Influence of human and mouse Cometin and EPO on neuronal morphology after 48 h of incubation. SGN were distinguished into monopolar (A,B), bipolar (C,D) and neurons without neurites (E,F) after treatment with Cometin (A,C,E) or EPO (B,D,F). No relevant differences were detected between treatment conditions. Independent experiments: 3, wells per experiment: 3.

Figure 4

Neurite length of Cometin (A) and EPO (B) treated neurons. Neither Cometin nor EPO treatment increased neurite outgrowth compared to the relevant NC. Compared to PC, neurites were shorter for SGN treated with 1 μg/mL mouse Cometin and 0.1 μg/mL mouse and human Cometin.
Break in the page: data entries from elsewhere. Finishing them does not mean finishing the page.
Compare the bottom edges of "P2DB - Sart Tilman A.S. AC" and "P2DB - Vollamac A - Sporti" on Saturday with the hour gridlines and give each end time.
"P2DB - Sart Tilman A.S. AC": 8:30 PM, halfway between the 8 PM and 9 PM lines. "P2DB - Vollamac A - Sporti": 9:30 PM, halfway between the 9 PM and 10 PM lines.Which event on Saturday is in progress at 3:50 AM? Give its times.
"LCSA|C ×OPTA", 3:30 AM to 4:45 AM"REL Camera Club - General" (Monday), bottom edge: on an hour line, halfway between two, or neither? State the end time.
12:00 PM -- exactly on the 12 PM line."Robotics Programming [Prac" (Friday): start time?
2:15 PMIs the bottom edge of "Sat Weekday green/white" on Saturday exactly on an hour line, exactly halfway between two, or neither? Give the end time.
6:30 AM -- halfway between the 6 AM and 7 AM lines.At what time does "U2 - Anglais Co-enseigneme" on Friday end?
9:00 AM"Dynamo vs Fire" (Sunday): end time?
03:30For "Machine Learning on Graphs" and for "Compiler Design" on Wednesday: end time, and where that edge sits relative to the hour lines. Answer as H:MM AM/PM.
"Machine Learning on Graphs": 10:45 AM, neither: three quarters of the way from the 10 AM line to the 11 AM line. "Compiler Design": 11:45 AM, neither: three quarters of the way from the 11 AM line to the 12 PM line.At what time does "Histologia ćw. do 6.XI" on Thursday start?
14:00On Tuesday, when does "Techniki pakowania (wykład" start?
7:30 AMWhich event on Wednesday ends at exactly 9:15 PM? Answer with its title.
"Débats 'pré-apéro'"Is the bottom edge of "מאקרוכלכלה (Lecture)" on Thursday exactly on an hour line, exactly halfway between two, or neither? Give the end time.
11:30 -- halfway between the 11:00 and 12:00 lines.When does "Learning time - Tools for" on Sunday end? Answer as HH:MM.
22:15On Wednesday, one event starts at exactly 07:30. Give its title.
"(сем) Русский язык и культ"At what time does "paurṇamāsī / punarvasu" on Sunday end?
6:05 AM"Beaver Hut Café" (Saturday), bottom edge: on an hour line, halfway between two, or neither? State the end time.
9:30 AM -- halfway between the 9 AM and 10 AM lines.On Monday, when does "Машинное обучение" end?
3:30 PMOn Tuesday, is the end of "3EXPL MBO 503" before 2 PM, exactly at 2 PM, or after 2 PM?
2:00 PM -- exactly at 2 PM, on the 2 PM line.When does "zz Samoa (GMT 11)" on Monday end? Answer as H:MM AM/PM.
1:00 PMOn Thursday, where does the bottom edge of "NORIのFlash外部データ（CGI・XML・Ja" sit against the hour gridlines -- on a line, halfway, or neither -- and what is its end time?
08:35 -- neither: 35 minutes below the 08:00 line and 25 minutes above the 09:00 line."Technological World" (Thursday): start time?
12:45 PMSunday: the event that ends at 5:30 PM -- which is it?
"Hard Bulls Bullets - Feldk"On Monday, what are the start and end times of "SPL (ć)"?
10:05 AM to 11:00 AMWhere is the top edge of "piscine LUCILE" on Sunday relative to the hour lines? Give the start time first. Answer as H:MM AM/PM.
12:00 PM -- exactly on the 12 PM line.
Treatment with 0.1 μg/mL human Cometin mediated the shortest detected neurite length overall. In the case of EPO, neurites were significantly shorter than in PC for all treatments and compared to NC for 10 ng/mL human, and 10 ng/mL, 1 ng/mL, and 0.1 ng/mL mouse EPO. Within the EPO-treated groups, neurites were shortest for 10 ng/mL human EPO. The lower concentrations of human EPO and all concentrations of mouse EPO did not differ from each other in their neurite length. At the same concentrations, 10 ng/mL human EPO resulted in shorter, 1 ng/mL human EPO in longer, and 0.1 ng/mL human EPO in an equivalent neurite length compared to mouse EPO. Asterisks above the error bars indicate the significance of the condition compared to the respective condition indicated by the arrowhead. ***p < 0.001, **p < 0.01, *p < 0.05; independent experiments: 3, wells per experiment: 3.